… Перед самой войной, когда Гелик оставил их у себя в комнате, а сам убежал к Ленке в скверик целоваться, а они все – Пашка Бутягин, Коля Богданов, Эрлих и Митюшка – сидели там у него, а Михдих дрых в соседней проходной гостиной, и они не могли выйти и поэтому пили теплую водку и закусывали остывшим бульоном с рисом, исписали полтетради какой-то такой пакостной похабщиной, что самим потом было совестно перечитывать, – вот тогда Митя втихаря начал писать эту свою поэму, написал бо́льшую часть и спрятал у Гелика – у себя, конечно, не мог: жил с отцом, мачехой и сестренкой в одной комнатенке, и бабы эти беспрестанно убирали, вычищали углы – куда там что-то прятать? Мачеха его, Варвара Ерофеевна, суровейшая баба – если б нашла… ох, представить жутко. А у Гелика все равно такой бардак, что никто никогда не найдет.
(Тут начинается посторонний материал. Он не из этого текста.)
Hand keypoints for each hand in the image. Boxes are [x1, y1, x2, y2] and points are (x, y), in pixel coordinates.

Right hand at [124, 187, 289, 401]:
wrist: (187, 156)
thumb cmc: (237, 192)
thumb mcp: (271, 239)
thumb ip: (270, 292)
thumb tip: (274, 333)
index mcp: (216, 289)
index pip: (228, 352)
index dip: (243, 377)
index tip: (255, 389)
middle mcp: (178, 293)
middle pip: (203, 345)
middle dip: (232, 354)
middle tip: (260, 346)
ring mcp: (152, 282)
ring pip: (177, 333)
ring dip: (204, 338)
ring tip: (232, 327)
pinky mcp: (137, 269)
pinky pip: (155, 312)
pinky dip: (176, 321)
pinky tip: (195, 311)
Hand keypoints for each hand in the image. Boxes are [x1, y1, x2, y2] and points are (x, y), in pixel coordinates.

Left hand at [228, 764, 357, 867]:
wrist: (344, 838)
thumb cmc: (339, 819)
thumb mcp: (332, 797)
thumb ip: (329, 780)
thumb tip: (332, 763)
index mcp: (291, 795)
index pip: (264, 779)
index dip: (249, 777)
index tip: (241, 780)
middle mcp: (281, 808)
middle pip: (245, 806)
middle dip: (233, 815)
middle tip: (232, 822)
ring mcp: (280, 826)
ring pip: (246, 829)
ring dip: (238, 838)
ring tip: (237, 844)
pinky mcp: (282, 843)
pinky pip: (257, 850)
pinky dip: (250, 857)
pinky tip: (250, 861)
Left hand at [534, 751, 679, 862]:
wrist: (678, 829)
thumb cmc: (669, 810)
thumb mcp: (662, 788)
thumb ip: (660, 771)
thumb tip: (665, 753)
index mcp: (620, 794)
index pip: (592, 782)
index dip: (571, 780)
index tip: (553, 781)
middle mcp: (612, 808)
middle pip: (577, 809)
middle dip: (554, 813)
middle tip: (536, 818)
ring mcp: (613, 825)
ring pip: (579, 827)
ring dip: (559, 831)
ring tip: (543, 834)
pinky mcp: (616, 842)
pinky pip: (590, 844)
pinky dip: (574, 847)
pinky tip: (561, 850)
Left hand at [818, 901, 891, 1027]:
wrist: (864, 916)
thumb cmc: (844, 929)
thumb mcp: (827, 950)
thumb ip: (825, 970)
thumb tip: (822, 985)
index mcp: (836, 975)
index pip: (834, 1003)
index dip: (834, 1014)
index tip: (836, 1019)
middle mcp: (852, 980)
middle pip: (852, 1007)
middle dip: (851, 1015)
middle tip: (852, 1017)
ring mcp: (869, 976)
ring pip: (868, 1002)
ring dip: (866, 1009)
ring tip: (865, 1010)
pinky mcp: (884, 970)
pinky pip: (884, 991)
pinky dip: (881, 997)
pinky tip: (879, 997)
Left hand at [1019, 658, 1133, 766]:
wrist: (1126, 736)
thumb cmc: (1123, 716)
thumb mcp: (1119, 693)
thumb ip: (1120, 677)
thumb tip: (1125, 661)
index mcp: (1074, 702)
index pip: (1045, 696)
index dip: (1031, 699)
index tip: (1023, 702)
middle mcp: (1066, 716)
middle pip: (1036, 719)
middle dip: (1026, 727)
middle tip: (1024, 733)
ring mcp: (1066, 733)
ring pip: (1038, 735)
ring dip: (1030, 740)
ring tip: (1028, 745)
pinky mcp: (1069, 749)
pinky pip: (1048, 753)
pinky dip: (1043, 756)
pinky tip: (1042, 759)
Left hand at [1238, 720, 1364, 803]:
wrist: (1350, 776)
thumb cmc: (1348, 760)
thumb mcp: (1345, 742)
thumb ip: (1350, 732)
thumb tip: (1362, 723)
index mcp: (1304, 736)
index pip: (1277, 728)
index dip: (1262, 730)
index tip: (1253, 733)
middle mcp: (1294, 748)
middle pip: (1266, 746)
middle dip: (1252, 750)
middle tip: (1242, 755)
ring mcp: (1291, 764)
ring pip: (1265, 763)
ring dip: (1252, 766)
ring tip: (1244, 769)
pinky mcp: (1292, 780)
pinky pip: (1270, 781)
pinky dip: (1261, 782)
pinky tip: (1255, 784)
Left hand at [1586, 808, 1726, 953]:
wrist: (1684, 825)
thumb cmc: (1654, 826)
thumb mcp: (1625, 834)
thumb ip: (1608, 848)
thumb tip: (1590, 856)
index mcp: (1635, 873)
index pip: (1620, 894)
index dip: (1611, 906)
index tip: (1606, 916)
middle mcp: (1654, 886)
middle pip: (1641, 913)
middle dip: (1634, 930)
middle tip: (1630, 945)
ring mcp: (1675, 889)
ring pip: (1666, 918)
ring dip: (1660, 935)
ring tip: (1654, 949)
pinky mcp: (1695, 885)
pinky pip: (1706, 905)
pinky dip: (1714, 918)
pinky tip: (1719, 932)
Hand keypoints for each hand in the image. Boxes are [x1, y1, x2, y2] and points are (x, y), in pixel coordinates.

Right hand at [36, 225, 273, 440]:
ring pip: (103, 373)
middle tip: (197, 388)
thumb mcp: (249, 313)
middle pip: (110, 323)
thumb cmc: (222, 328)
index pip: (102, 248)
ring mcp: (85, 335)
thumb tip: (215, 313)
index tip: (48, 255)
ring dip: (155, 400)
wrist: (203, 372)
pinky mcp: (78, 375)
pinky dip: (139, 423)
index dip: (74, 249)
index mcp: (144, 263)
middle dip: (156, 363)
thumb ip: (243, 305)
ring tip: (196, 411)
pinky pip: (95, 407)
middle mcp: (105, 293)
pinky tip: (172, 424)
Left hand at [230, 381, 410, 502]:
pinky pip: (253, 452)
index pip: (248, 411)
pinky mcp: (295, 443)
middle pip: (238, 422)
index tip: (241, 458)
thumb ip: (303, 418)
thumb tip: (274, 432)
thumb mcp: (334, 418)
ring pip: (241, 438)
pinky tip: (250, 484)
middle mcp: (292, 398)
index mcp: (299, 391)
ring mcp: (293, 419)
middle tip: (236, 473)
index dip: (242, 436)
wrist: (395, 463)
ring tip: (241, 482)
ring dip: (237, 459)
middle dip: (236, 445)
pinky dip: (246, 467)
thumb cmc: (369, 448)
Там был случай – однажды Капитоша нечаянно вымела из-под дивана вместе с мусором какой-то стишок, то ли Гелика, то ли Эрлиха, то ли вообще какую-то северянинскую адъютантессу-грезэрку, вымела и выкинула, Гелик на нее страшно наорал, и с тех пор она к нему в комнату не совалась. Три года тетрадочка прожила за печкой. Потом Митя приехал и отдал ее Але. Он вообще ее измучил в этот свой последний приезд. Каждую минуту она говорила ему: не надо! Не надо стишки твои идиотские сохранять, давай их сожжем, не надо хамить в институте – я сама виновата, что посеяла карточки (это да, она хороша была – выронила продуктовые карточки из томика Блока), никто не обязан мне их восстанавливать (он орал как бешеный: потеряла – и что ей теперь, подохнуть, что ли, будьте вы прокляты?!); не надо орать все время, не надо бить рожу начснабу, не надо, не трогай меня, мне нельзя сейчас, не пей так много, оставь нам чуть-чуть спирта… Разве хоть что-то из этого он услышал? Хоть что-то выполнил?!
Митька был как с картинки: светлый кудрявый мальчик, голубоглазый. И правда, иногда бешеный – глаза наливались кровью, он свирепел в один миг, так же быстро отходил, пил не пьянея, однажды на крыше бутылку водки уговорил, хренов Долохов, хохмил, танцевал – и главное, был в нем этот мужской шарм, так умел к девочке подойти, так посмотреть… Все девочки его были – он и перееб всех девочек из нашей школы и вообще – не счесть. И девочки-то все отборные, статные – даром что сам он ростом не вышел и коренастый. Короче, донжуан. А потом влюбился – странно, Алька-то и красавицей никогда не была: маленькая – он совсем не таких любил, – стриженая, вся в своих книжках, вечно с беломориной, очень гордая. А вот влюбился – и тоже бешено, как он все делал, и не успокоился, пока не добился ее.
Что творилось у него в голове, у дружка моего любимого, у красавца Митьки? Как у него рука поднялась записать это? Главное – никогда не читал ничего путем, в школе Некрасова ответить не мог, позорился у доски – а тут поперло из него какое-то именно что некрасовское причитание… не то озверение: «Сдох бы, проклятый, нет сил уже ждать. Жаль не смогли в восемнадцатом вздернуть, сделаем это в сороковом!» Живи теперь с этой бомбой на руках. Стихи чудовищные. «Нет сил уже ждать»! Впрочем, писать он никогда не умел.
Про Музу он писал Але в духе Золя: «Девушка, считающая себя “культурной”, а на самом деле обыкновенная б…» и еще «Мат так обворожительно-легко слетал с ее уст». Это правда, матом она разрумянивала боевито. На самом деле – какая девушка, смешно! Ей где-то за тридцать было, но просто она выглядела моложе и вела себя… Она такая была – статная, ладная, кудрявая такая, неунывающая. Смешная – Муза Альфонсовна! Кому рассказать, не поверят. То бантик какой-то идиотский на голову приладит, то оладьев вдруг надумает всем напечь, то патефон заводит. И все время поет тоненьким голосом. Лосев, между прочим, с ней совершенно не церемонился. Он на любого рявкнуть мог и для нее не делал исключений. «У него язва», – как будто извиняясь, говорила Муза – да какая, к дьяволу, язва, свинья он просто, и все. Все не ладилось в этот несчастный день.